Sabato mattina l’esercito israeliano ha riferito di aver preso il controllo totale di un nuovo corridoio militare costruito tra il confine meridionale della Striscia di Gaza e il nord della Città di Rafah, che ora è di fatto isolata dal resto del territorio. La costruzione del corridoio, chiamato “asse Morag“, era stata annunciata una decina di giorni fa dal Governo israeliano, con l’obiettivo di espandere le nuove operazioni militari nella Striscia. Il corridoio di Morag si aggiunge agli altri nella Striscia occupati e controllati da Israele, tra cui quelli di Netzarim e di Philadelphi. Con l’occupazione del nuovo corridoio, la Città di Rafah è circondata e nessuna persona palestinese può uscirne.

Il ministro della Difesa israeliano, Israel Katz, ha dichiarato che tutto il territorio compreso a sud del corridoio sarà considerato aggiunto alle cosiddettezone cuscinetto” che si trovano lungo tutto il confine con Israele e che sono controllate dai militari israeliani. Nell’ultimo anno e mezzo di guerra in questo territorio Israele ha raso al suolo quasi tutti gli edifici esistenti, tra cui case e scuole, e ha distrutto i campi coltivabili. È una zona che ormai occupa quasi il 50 per cento di tutto il territorio della Striscia.

Le vendette continuano

Ennesimo omicidio questa mattina nella comunità araboisraeliana: un uomo di 31 anni ucciso a colpi d’arma da fuoco a Nazareth, poche ore dopo l’assassinio di un 28enne a Sakhnin, nel nord del Paese. Portando il bilancio delle vittime della criminalità locale a 73 morti dall’inizio dell’anno, di cui 10 solo negli ultimi cinque giorni. La comunità arabo-israeliana accusa la polizia di fallimento totale nella lotta alla criminalità, in particolare il ministro di ultradestra, Itamar Ben Gvir, a capo del dicastero della Sicurezza.

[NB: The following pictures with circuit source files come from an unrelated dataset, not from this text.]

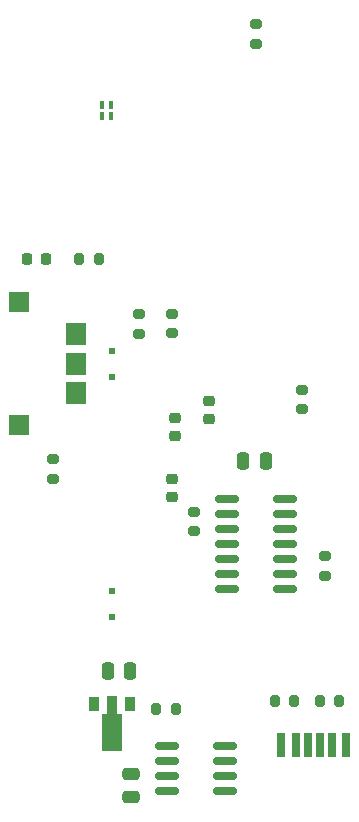
<source format=gtp>
G04 #@! TF.GenerationSoftware,KiCad,Pcbnew,(6.0.10-0)*
G04 #@! TF.CreationDate,2024-06-01T19:56:01+09:00*
G04 #@! TF.ProjectId,AutoFeeder_Drum-type,4175746f-4665-4656-9465-725f4472756d,01*
G04 #@! TF.SameCoordinates,Original*
G04 #@! TF.FileFunction,Paste,Top*
G04 #@! TF.FilePolarity,Positive*
%FSLAX46Y46*%
G04 Gerber Fmt 4.6, Leading zero omitted, Abs format (unit mm)*
G04 Created by KiCad (PCBNEW (6.0.10-0)) date 2024-06-01 19:56:01*
%MOMM*%
%LPD*%
G01*
G04 APERTURE LIST*
G04 Aperture macros list*
%AMRoundRect*
0 Rectangle with rounded corners*
0 $1 Rounding radius*
0 $2 $3 $4 $5 $6 $7 $8 $9 X,Y pos of 4 corners*
0 Add a 4 corners polygon primitive as box body*
4,1,4,$2,$3,$4,$5,$6,$7,$8,$9,$2,$3,0*
0 Add four circle primitives for the rounded corners*
1,1,$1+$1,$2,$3*
1,1,$1+$1,$4,$5*
1,1,$1+$1,$6,$7*
1,1,$1+$1,$8,$9*
0 Add four rect primitives between the rounded corners*
20,1,$1+$1,$2,$3,$4,$5,0*
20,1,$1+$1,$4,$5,$6,$7,0*
20,1,$1+$1,$6,$7,$8,$9,0*
20,1,$1+$1,$8,$9,$2,$3,0*%
%AMFreePoly0*
4,1,9,3.862500,-0.866500,0.737500,-0.866500,0.737500,-0.450000,-0.737500,-0.450000,-0.737500,0.450000,0.737500,0.450000,0.737500,0.866500,3.862500,0.866500,3.862500,-0.866500,3.862500,-0.866500,$1*%
G04 Aperture macros list end*
%ADD10RoundRect,0.200000X-0.200000X-0.275000X0.200000X-0.275000X0.200000X0.275000X-0.200000X0.275000X0*%
%ADD11RoundRect,0.150000X0.825000X0.150000X-0.825000X0.150000X-0.825000X-0.150000X0.825000X-0.150000X0*%
%ADD12RoundRect,0.200000X-0.275000X0.200000X-0.275000X-0.200000X0.275000X-0.200000X0.275000X0.200000X0*%
%ADD13RoundRect,0.225000X0.250000X-0.225000X0.250000X0.225000X-0.250000X0.225000X-0.250000X-0.225000X0*%
%ADD14RoundRect,0.225000X-0.250000X0.225000X-0.250000X-0.225000X0.250000X-0.225000X0.250000X0.225000X0*%
%ADD15RoundRect,0.150000X-0.825000X-0.150000X0.825000X-0.150000X0.825000X0.150000X-0.825000X0.150000X0*%
%ADD16RoundRect,0.250000X0.250000X0.475000X-0.250000X0.475000X-0.250000X-0.475000X0.250000X-0.475000X0*%
%ADD17RoundRect,0.200000X0.200000X0.275000X-0.200000X0.275000X-0.200000X-0.275000X0.200000X-0.275000X0*%
%ADD18R,0.900000X1.300000*%
%ADD19FreePoly0,270.000000*%
%ADD20RoundRect,0.218750X0.218750X0.256250X-0.218750X0.256250X-0.218750X-0.256250X0.218750X-0.256250X0*%
%ADD21R,0.700000X2.000000*%
%ADD22R,0.760000X2.000000*%
%ADD23R,0.800000X2.000000*%
%ADD24R,1.800000X1.900000*%
%ADD25R,1.700000X1.800000*%
%ADD26R,0.500000X0.500000*%
%ADD27R,0.400000X0.650000*%
%ADD28RoundRect,0.250000X-0.475000X0.250000X-0.475000X-0.250000X0.475000X-0.250000X0.475000X0.250000X0*%
G04 APERTURE END LIST*
D10*
X119167500Y-92075000D03*
X120817500Y-92075000D03*
D11*
X131510000Y-137160000D03*
X131510000Y-135890000D03*
X131510000Y-134620000D03*
X131510000Y-133350000D03*
X126560000Y-133350000D03*
X126560000Y-134620000D03*
X126560000Y-135890000D03*
X126560000Y-137160000D03*
D12*
X116970000Y-109030000D03*
X116970000Y-110680000D03*
X140000000Y-117275000D03*
X140000000Y-118925000D03*
D13*
X127000000Y-112281000D03*
X127000000Y-110731000D03*
D14*
X127254000Y-105524000D03*
X127254000Y-107074000D03*
D15*
X131640000Y-112395000D03*
X131640000Y-113665000D03*
X131640000Y-114935000D03*
X131640000Y-116205000D03*
X131640000Y-117475000D03*
X131640000Y-118745000D03*
X131640000Y-120015000D03*
X136590000Y-120015000D03*
X136590000Y-118745000D03*
X136590000Y-117475000D03*
X136590000Y-116205000D03*
X136590000Y-114935000D03*
X136590000Y-113665000D03*
X136590000Y-112395000D03*
D16*
X134935000Y-109220000D03*
X133035000Y-109220000D03*
D12*
X127000000Y-96727742D03*
X127000000Y-98377742D03*
X134115000Y-72200000D03*
X134115000Y-73850000D03*
D17*
X137350000Y-129540000D03*
X135700000Y-129540000D03*
D10*
X125667000Y-130175000D03*
X127317000Y-130175000D03*
D18*
X123420000Y-129795000D03*
D19*
X121920000Y-129882500D03*
D18*
X120420000Y-129795000D03*
D20*
X116335000Y-92075000D03*
X114760000Y-92075000D03*
D21*
X138500000Y-133200000D03*
D22*
X140520000Y-133200000D03*
D23*
X141750000Y-133200000D03*
D21*
X139500000Y-133200000D03*
D22*
X137480000Y-133200000D03*
D23*
X136250000Y-133200000D03*
D10*
X139510000Y-129540000D03*
X141160000Y-129540000D03*
D24*
X118869000Y-103415000D03*
X118869000Y-98465000D03*
D25*
X114019000Y-106165000D03*
X114019000Y-95765000D03*
D24*
X118869000Y-100965000D03*
D12*
X138000000Y-103175000D03*
X138000000Y-104825000D03*
X128905000Y-113475000D03*
X128905000Y-115125000D03*
D26*
X121920000Y-122385000D03*
X121920000Y-120185000D03*
D14*
X130175000Y-104127000D03*
X130175000Y-105677000D03*
D12*
X124237500Y-96775000D03*
X124237500Y-98425000D03*
D16*
X123450000Y-127000000D03*
X121550000Y-127000000D03*
D26*
X121920000Y-99865000D03*
X121920000Y-102065000D03*
D27*
X121880000Y-79027400D03*
X121120000Y-79027400D03*
X121120000Y-80027400D03*
X121880000Y-80027400D03*
D28*
X123571000Y-135702000D03*
X123571000Y-137602000D03*
M02*

</source>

«Ogni giorno ci chiediamo chi sarà il prossimo. Famiglie intere non escono di casa per mesi o anni, vivono nel terrore», hanno dichiarato alcuni residenti di cittadine arabe ai media locali. La scorsa settimana uccisi tre uomini in un attentato in un negozio di narghilè a Ramla, nel centro di Israele, poche ore dopo, un uomo è morto nell’esplosione della sua auto ad Arraba. In un altro caso, due fratelli assassinati nel quartiere Jawarish sempre a Ramla: nona e decima vittima nella stessa famiglia negli ultimi sei anni. Nelle ultime settimane, sono avvenuti numerosi omicidi anche a Shefaram, Arara (nord) e nel Negev, spesso legati a faide familiari o vendette trasversali. I parenti delle vittime denunciano l’inerzia delle autorità, mentre il numero dei morti continua a crescere a ritmi allarmanti.